Question

If the frequency of an electromagnetic wave is 2 MHz, then the time period of oscillation of the accelerated charge is

• A. \( 2.5 \times 10^{-7} \) s
• B. \( 1 \times 10^{-7} \) s
• C. \( 5 \times 10^{-7} \) s
• D. \( 6 \times 10^{-7} \) s
• E. \( 2 \times 10^{-7} \) s

Hint:

The time period \( T \) is the inverse of the frequency.

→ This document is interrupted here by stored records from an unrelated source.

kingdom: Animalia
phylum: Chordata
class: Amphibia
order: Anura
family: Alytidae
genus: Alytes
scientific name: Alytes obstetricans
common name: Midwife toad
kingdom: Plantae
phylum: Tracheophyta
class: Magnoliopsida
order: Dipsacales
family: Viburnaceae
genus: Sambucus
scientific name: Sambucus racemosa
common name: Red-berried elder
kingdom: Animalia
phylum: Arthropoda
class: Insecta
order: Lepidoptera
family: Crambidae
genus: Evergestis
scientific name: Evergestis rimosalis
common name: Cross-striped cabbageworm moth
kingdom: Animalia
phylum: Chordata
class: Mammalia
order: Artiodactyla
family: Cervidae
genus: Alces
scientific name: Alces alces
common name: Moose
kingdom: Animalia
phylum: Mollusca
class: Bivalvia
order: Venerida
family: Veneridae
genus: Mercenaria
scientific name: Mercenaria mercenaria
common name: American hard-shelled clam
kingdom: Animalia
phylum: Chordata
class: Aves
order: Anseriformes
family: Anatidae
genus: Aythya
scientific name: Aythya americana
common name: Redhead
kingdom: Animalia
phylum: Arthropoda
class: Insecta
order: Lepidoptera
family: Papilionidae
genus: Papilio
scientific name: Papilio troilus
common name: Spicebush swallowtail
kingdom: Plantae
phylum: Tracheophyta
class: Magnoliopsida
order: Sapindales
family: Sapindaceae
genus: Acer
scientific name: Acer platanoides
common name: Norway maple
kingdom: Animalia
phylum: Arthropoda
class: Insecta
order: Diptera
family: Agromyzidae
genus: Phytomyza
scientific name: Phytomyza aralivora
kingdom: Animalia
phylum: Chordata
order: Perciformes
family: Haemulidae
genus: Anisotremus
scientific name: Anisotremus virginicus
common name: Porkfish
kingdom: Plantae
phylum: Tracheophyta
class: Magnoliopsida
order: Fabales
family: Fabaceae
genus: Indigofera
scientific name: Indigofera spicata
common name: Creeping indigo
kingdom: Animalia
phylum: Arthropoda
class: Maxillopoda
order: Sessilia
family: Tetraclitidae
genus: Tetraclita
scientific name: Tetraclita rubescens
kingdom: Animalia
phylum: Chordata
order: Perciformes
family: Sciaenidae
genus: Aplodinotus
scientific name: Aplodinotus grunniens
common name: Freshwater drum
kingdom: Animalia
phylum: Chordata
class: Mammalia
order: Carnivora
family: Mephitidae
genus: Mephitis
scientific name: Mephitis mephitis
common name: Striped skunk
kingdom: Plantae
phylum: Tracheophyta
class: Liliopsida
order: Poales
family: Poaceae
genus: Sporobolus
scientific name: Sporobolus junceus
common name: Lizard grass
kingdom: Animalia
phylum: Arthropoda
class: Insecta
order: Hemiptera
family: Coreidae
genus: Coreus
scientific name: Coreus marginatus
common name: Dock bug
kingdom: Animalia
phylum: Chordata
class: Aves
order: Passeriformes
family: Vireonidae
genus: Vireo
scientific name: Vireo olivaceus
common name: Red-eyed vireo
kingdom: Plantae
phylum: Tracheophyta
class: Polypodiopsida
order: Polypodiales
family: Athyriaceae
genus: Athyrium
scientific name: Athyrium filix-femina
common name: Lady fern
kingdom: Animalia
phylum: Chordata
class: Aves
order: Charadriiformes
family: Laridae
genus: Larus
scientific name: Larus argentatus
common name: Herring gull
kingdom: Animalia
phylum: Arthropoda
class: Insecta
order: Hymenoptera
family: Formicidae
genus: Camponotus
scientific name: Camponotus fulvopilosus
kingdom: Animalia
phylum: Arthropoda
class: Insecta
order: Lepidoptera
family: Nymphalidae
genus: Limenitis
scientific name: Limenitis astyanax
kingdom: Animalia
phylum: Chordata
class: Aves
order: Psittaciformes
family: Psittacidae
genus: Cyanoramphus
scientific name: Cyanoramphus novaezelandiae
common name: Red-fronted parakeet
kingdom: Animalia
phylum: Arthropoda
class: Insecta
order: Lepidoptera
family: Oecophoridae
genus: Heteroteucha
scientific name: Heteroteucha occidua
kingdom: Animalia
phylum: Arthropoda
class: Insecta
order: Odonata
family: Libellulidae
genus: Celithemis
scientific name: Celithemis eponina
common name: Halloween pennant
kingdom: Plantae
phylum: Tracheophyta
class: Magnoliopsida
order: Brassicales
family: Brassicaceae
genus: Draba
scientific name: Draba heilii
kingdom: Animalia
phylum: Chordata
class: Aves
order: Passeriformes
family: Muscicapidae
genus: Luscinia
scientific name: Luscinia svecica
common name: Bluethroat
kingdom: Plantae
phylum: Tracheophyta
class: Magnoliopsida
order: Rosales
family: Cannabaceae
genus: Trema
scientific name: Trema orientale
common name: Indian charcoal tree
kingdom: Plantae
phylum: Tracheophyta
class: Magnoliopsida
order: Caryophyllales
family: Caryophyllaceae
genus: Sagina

For high frequencies, the time period is very small.

Answer 1

The Correct Option is C

The time period \( T \) of an oscillating charge (or an electromagnetic wave) is related to the frequency \( f \) by the formula: \[ T = \frac{1}{f} \] Where: - \( T \) is the time period - \( f \) is the frequency We are given the frequency \( f = 2 \, \text{MHz} = 2 \times 10^6 \, \text{Hz} \). Now, calculate the time period \( T \): \[ T = \frac{1}{f} = \frac{1}{2 \times 10^6} = 5 \times 10^{-7} \, \text{s} \] Thus, the time period of oscillation is \( 5 \times 10^{-7} \) seconds. Hence, the correct answer is (C) \( 5 \times 10^{-7} \) s.